▶ _SUPPLIED DATA_:

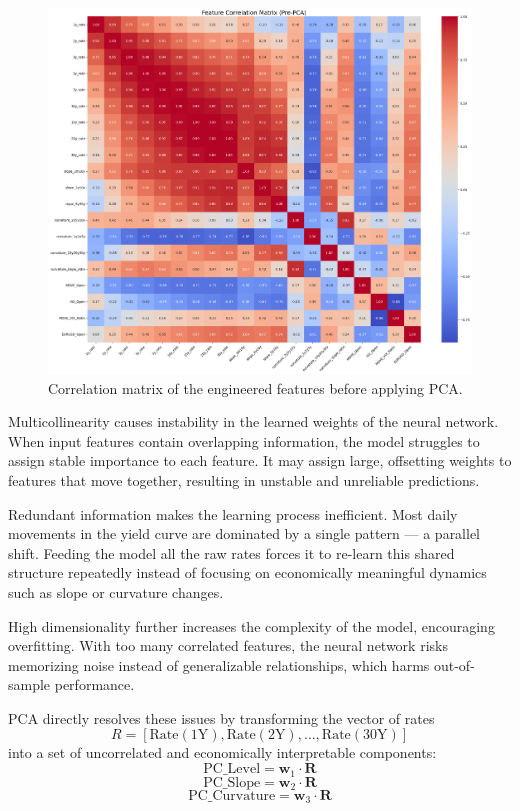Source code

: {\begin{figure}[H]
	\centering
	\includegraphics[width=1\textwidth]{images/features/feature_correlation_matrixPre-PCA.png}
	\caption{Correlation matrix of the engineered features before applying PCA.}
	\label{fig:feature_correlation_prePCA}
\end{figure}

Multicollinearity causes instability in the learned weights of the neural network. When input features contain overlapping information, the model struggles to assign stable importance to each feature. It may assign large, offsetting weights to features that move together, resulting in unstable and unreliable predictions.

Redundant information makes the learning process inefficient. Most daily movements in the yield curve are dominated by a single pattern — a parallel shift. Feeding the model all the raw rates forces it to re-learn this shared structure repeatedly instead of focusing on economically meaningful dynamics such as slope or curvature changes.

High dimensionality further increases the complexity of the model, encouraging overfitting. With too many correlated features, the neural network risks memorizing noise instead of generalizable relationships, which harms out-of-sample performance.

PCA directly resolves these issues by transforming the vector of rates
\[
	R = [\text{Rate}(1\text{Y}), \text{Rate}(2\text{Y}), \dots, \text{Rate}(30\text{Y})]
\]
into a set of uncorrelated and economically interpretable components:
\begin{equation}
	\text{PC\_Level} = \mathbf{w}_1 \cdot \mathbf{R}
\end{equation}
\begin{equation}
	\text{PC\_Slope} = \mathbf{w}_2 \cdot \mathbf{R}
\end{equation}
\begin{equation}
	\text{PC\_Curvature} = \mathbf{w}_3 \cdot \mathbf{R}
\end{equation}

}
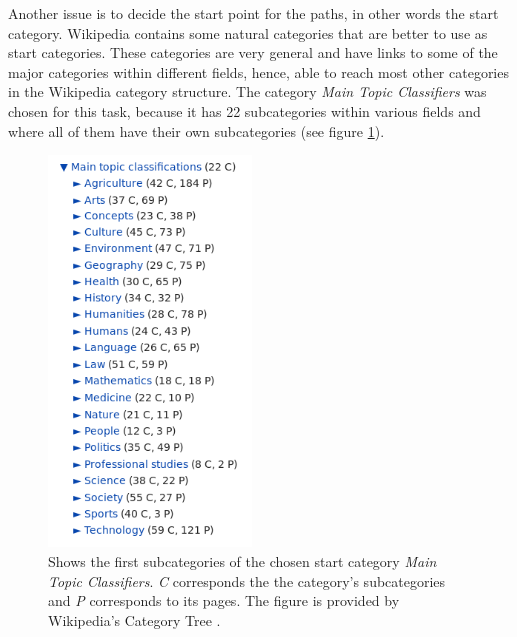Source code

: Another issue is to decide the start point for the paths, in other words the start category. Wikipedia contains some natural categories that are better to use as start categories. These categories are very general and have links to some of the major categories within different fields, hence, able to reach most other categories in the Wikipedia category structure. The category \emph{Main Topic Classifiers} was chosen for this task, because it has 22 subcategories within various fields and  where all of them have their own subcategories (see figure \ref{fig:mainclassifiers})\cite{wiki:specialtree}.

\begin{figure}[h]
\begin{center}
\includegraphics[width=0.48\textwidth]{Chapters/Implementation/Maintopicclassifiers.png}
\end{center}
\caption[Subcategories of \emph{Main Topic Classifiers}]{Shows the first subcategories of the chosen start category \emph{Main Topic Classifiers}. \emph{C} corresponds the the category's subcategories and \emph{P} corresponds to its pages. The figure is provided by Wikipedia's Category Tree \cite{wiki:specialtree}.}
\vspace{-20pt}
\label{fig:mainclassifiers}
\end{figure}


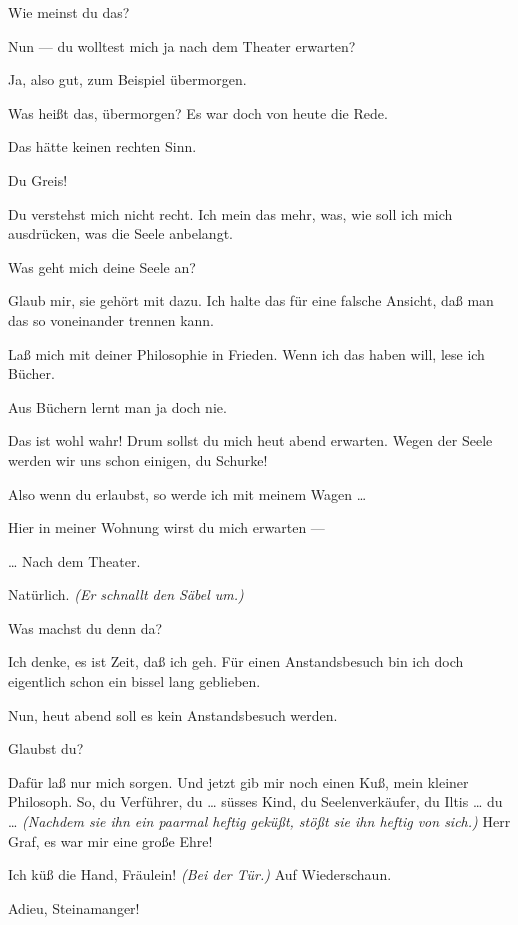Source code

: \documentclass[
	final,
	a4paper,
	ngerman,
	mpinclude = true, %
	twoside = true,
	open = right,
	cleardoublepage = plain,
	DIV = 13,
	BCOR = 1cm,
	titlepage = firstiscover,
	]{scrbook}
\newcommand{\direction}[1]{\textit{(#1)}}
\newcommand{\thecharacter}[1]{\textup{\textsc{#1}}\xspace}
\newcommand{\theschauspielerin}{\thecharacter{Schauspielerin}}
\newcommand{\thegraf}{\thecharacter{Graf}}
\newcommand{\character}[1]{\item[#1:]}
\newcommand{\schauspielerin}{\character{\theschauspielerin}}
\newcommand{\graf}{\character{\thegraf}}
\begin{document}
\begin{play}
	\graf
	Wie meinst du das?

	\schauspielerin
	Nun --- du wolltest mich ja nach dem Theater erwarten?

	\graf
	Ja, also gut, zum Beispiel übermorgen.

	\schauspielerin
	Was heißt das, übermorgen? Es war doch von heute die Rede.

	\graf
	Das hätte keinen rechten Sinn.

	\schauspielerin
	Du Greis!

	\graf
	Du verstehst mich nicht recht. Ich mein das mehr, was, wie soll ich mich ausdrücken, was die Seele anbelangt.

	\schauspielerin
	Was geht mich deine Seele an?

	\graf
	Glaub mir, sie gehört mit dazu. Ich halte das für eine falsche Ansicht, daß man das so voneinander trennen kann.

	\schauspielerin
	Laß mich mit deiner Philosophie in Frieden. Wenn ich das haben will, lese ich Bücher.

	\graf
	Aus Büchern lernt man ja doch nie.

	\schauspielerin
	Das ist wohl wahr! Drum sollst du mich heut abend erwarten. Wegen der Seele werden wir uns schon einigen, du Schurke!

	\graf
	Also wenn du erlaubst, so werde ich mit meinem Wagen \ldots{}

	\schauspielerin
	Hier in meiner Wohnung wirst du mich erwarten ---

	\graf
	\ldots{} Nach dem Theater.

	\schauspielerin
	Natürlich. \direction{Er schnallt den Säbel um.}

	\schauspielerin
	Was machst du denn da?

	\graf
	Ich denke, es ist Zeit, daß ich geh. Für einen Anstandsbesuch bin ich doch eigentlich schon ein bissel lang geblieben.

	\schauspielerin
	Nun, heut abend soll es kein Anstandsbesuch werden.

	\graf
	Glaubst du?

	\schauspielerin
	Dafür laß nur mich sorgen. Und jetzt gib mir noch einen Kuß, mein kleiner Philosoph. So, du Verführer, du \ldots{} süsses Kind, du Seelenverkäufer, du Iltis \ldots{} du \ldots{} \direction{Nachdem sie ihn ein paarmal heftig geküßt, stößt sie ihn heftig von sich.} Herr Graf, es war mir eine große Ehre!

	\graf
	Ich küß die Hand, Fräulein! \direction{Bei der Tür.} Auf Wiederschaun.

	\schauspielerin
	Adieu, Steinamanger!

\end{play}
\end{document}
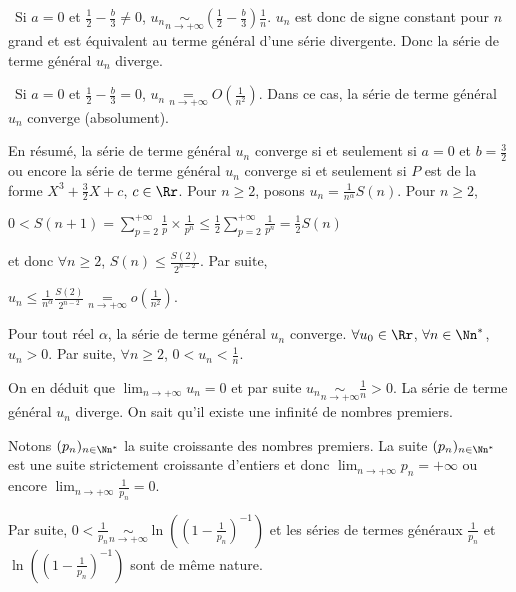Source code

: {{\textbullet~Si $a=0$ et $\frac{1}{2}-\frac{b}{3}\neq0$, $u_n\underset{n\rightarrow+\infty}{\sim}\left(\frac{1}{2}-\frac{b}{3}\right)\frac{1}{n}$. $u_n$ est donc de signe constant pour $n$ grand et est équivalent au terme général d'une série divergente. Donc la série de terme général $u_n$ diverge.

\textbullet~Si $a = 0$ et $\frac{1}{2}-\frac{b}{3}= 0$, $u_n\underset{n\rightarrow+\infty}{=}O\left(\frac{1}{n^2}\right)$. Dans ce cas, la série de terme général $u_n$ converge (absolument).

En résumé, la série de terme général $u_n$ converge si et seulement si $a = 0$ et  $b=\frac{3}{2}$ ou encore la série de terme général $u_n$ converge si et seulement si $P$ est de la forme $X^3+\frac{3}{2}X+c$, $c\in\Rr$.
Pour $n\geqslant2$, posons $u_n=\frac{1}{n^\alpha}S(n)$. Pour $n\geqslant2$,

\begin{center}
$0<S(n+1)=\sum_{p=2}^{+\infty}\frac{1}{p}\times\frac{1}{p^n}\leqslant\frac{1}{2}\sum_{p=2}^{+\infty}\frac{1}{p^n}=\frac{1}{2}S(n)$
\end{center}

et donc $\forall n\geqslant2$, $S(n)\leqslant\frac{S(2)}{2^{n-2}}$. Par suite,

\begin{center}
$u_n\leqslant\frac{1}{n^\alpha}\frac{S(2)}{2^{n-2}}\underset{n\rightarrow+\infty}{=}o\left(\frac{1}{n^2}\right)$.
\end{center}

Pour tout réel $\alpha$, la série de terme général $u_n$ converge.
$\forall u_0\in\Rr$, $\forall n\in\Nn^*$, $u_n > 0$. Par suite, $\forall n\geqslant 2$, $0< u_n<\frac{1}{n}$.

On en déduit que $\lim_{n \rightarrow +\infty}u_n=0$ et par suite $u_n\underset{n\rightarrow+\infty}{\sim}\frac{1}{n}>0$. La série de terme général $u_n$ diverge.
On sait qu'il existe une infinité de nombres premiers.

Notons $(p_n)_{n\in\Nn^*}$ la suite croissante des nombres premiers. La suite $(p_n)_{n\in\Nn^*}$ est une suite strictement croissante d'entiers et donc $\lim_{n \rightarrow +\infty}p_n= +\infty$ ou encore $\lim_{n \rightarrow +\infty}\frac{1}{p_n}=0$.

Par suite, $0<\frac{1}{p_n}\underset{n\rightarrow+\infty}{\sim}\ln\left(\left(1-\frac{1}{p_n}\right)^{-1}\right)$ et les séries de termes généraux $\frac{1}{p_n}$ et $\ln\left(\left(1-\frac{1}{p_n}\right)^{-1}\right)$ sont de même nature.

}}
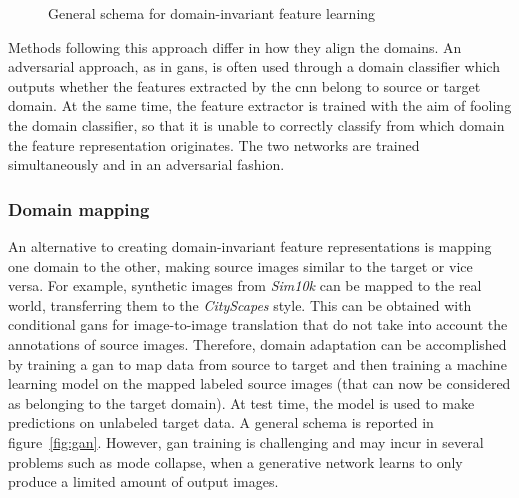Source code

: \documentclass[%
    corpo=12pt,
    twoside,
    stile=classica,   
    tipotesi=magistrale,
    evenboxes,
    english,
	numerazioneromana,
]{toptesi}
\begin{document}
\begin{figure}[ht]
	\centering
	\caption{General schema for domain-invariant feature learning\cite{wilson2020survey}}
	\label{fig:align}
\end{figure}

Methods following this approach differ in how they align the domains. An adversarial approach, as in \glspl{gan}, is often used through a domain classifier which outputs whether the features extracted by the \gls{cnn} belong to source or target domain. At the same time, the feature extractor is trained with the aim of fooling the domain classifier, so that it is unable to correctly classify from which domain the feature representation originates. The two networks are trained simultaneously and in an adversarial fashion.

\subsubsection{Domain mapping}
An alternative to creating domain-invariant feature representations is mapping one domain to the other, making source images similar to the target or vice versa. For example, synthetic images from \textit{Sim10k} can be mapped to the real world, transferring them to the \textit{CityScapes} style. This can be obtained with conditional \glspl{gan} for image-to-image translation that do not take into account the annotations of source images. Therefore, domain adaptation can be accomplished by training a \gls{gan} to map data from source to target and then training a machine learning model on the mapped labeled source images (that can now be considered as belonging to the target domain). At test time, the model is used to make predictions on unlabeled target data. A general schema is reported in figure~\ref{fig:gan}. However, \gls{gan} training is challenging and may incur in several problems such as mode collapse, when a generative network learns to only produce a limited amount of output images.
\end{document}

▶ _EXERCISE_: Whenever a line in the material contains the word "Theater", copy that line.

▶ _ANSWER FOR THIS EXERCISE_:
	Nun --- du wolltest mich ja nach dem Theater erwarten?
	\ldots{} Nach dem Theater.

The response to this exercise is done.